Чувствую, что она плачет. По тому, как вздрагивает её рука. По тому, как она пытается дышать ровно и не может.
— Я не сплю, — говорю негромко.
Она вздрагивает.
— Пап… я думала, ты…
— Знаю. — Открываю глаза. — Ты плачешь?
— Всё нормально.
— Врёшь. — Сжимаю её пальцы. — Я же отец. Всегда чувствую.
— Лика там… на кухне…
— Знаю.
— Она же сказала тебе? — Ада напрягается. — Про… про беременность?
— Да.
Она замирает. Смотрит на меня с ужасом.
— Пап, тебе нельзя волноваться. Врачи сказали…
— Врачи много чего говорят. — Перебиваю. — Я сам решу, что мне можно, а что нет. Ты лучше скажи — ты как?
— Я? — Она усмехается горько. — Я отлично, пап. Просто муж трахался с моей мачехой. Просто она теперь носит от него ребёнка. Просто у меня через неделю суд. Всё замечательно.
— Ада…
— Нет, правда. — Она вытирает слёзы. — Я справлюсь.
— Ты всегда так говоришь. — Смотрю на неё. — С детства. «Я сама, пап, я справлюсь».
Она молчит. Смотрит в окно.
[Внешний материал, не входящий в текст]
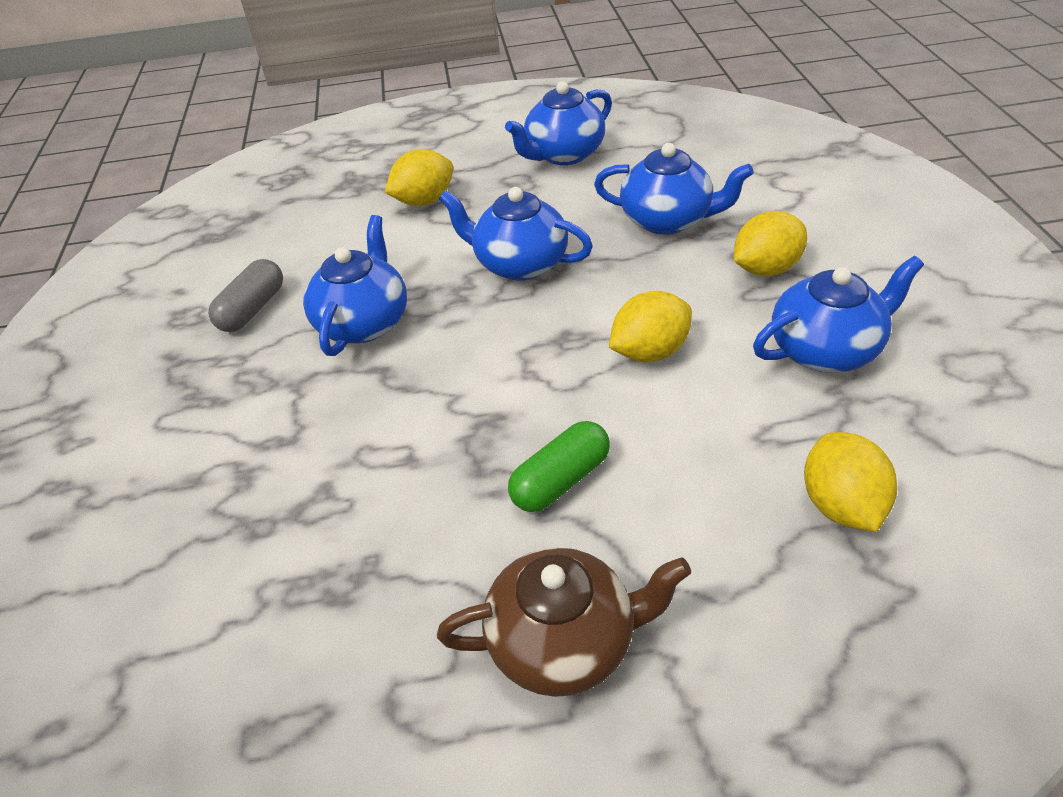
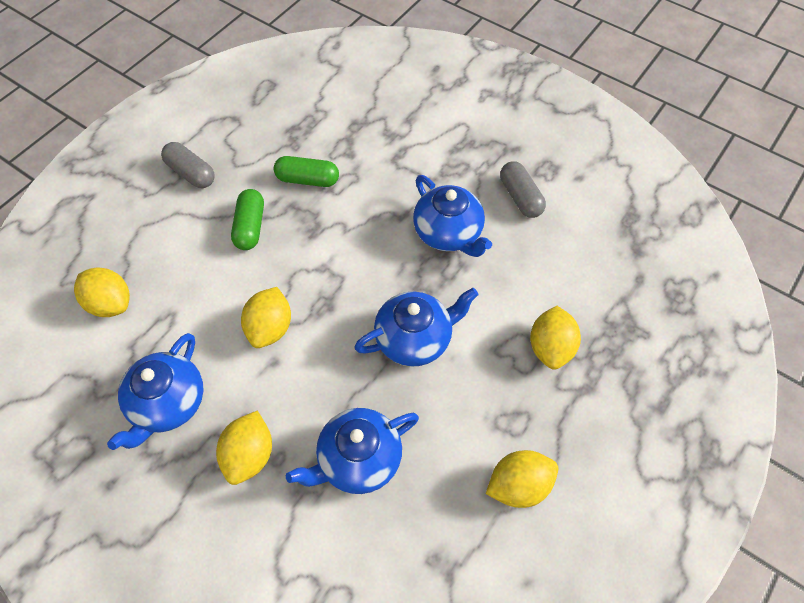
camera: 130 degrees right, 15 degrees up
(418, 492) = (307, 179): none -> green capsule
(563, 155) = (518, 485): blue teapot -> yellow lemon
(564, 642) = (191, 173): brown teapot -> grey capsule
Я смотрю на неё и понимаю: сейчас или никогда.
— Ада, — начинаю тихо. — Я должен тебе кое-что сказать. Про нас с тобой.
— Что? — Она поворачивается. В глазах настороженность.
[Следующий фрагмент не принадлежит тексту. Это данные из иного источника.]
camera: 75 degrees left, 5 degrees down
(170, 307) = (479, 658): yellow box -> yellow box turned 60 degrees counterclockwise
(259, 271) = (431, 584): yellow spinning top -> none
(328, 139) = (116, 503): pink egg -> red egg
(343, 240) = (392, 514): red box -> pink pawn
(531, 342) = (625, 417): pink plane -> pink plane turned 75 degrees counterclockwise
— Ты знаешь, почему я так упорно защищал Арсения? Почему говорил тебе терпеть, не разводиться, прощать?
— Почему?
— Потому что я боялся.
— Чего?
— За тебя. — Смотрю ей в глаза. — Я боялся, что ты останешься одна. По-настоящему одна. Как я.
Она замирает.
— Я знаю, каково это — приходить в пустой дом. Когда мама умерла, я думал, что не выживу. Каждое утро просыпаться и понимать, что рядом никого. Что не с кем словом перемолвиться. Что ты один в целом мире.
— Пап…
— Я не хотел для тебя такой жизни. — Голос садится. — Думал: ну изменяет, ну гуляет, но он есть. Он рядом. Вы вместе. А если уйдёшь — что останется? Пустота.
— Лучше с козлом, чем одной?
— Я не знал, что лучше. — Честно говорю. — В моё время так не рассуждали. Я другого не видел, понимаешь? Мой отец мать бил — и ничего, жили. Соседка тётя Зина мужа пьяного каждый вечер поднимала с крыльца и терпела. Нам с детства вдалбливали: семья — это крест, который надо нести. А если несёшь — значит, всё правильно делаешь. Я думал, что учу тебя жить правильно. А учил терпеть ад.
— А мама? Она бы терпела?
— Не знаю. — Перевожу взгляд. — Она была другая. Один раз, помню, я накричал на неё из-за какой-то ерунды. Она посмотрела на меня, собрала вещи и ушла к подруге на три дня. Я тогда чуть с ума не сошёл. А она вернулась и сказала: «Ещё раз повысишь голос — уйду насовсем». И я боялся. Потому что знал — не шутит.
Она молчит так долго, что я успеваю прокрутить в голове всю свою жизнь и понять, сколько раз ошибался.
— Ты поэтому меня не поддержал? — голос тихий, но в нём столько боли. — Когда я первый раз пришла и сказала про любовницу?
— Я думал, что спасаю тебя. — Перевожу взгляд на неё. — Глупо, да? Вместо того чтобы спасти, я толкал тебя обратно в ад.
— Глупо, — кивает она. — Очень глупо.
— Прости, дочка. Я был слеп. Думал, что лучше синица в руках, чем журавль в небе. Думал, что любой мужик — это лучше, чем никакого. А теперь смотрю на тебя, на синяки твои, на глаза пустые — и понимаю: я ошибался. Одиночество — это не самое страшное.